◆ Instruções da tarefa ◆
Indique se cada afirmação a seguir está de acordo com o texto sobre as sanções a Alexandre de Moraes, respondendo sim ou não e citando literalmente as palavras do texto que decidem a questão. 1. Flávio Dino já se manifestou em apoio a Moraes. 2. O STF avalia que a resposta às pressões internacionais deve partir da própria Corte. 3. Lula e Barroso conversaram pessoalmente no início de julho.

◆ Texto ◆
■ ■ ■ ■ ■

Créditos: Fellipe Sampaio /STF
Alvo de sanções do governo dos Estados Unidos por meio da Lei Magnitsky, o ministro Alexandre de Moraes, do STF, deve se pronunciar oficialmente nesta sexta-feira (1º), na reabertura dos trabalhos do Judiciário. A fala será uma resposta à retaliação americana, que revogou seu visto e impôs restrições a seus familiares e aliados.
Outros ministros da Corte, como o presidente Luís Roberto Barroso e o decano Gilmar Mendes, também são esperados para se posicionar. Até o momento, apenas Flávio Dino se manifestou, prestando solidariedade a Moraes e reforçando que ele “apenas cumpre seu dever, conforme a Constituição”.
Internamente, o STF tem evitado pronunciamentos públicos sobre as pressões internacionais, avaliando que a resposta deve partir do governo federal por vias diplomáticas. A CNN apurou que o Planalto e o Itamaraty estão alinhando o tom e o momento da manifestação oficial, que ganha urgência após Trump antecipar a aplicação de tarifas de 50% sobre produtos brasileiros.
No início de julho, Lula e Barroso conversaram por telefone e acordaram que o governo ficaria encarregado de responder formalmente às ações dos EUA contra o Supremo.

■ ■ ■ ■ ■

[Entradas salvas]
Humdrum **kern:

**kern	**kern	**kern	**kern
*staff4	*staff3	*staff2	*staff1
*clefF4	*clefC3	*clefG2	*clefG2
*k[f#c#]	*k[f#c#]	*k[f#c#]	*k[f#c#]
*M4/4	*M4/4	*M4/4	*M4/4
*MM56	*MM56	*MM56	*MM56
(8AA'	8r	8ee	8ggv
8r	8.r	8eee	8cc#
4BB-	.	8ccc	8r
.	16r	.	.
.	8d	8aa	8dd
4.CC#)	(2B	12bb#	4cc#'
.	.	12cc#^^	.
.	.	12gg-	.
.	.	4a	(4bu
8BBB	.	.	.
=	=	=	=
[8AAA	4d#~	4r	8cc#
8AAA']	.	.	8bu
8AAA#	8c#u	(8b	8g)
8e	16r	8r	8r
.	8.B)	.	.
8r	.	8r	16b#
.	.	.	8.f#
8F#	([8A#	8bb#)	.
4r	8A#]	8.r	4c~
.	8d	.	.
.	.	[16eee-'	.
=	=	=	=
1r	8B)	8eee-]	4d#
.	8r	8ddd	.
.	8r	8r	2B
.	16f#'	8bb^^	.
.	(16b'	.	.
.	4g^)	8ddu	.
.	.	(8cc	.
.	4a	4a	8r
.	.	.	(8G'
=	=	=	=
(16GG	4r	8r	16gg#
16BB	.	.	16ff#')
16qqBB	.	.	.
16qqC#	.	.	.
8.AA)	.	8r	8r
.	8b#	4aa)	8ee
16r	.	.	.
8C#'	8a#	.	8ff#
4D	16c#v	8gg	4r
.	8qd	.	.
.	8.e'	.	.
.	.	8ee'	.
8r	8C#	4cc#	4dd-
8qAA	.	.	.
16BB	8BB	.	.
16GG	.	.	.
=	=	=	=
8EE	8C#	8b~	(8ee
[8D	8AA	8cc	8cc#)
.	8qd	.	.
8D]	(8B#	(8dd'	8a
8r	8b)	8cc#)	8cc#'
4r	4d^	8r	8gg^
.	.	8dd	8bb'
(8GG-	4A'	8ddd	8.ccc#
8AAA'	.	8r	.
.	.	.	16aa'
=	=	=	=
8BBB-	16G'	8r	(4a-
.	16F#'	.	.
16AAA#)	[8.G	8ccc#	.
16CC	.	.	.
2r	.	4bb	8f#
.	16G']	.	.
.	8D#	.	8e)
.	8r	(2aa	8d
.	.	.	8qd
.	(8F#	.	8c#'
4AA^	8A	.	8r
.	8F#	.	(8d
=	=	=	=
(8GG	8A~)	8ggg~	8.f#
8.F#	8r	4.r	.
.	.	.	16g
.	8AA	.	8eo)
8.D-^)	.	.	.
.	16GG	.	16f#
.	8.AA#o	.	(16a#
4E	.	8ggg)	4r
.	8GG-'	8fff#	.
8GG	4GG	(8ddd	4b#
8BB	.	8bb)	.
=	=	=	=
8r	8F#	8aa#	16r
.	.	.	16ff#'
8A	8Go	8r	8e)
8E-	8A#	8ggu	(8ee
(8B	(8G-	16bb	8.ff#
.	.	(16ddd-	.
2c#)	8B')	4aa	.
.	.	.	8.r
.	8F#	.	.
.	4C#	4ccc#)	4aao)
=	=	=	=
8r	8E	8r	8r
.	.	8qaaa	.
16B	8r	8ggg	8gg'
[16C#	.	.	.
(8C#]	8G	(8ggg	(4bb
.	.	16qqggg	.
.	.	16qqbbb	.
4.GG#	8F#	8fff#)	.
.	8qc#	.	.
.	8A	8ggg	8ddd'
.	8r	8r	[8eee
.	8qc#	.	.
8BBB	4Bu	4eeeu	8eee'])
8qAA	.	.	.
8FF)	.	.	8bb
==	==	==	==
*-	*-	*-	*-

■ ■ ■ ■ ■

◆ Resultado ◆
1. Sim: "Até o momento, apenas Flávio Dino se manifestou, prestando solidariedade a Moraes".
2. Não: "avaliando que a resposta deve partir do governo federal por vias diplomáticas".
3. Não: "Lula e Barroso conversaram por telefone".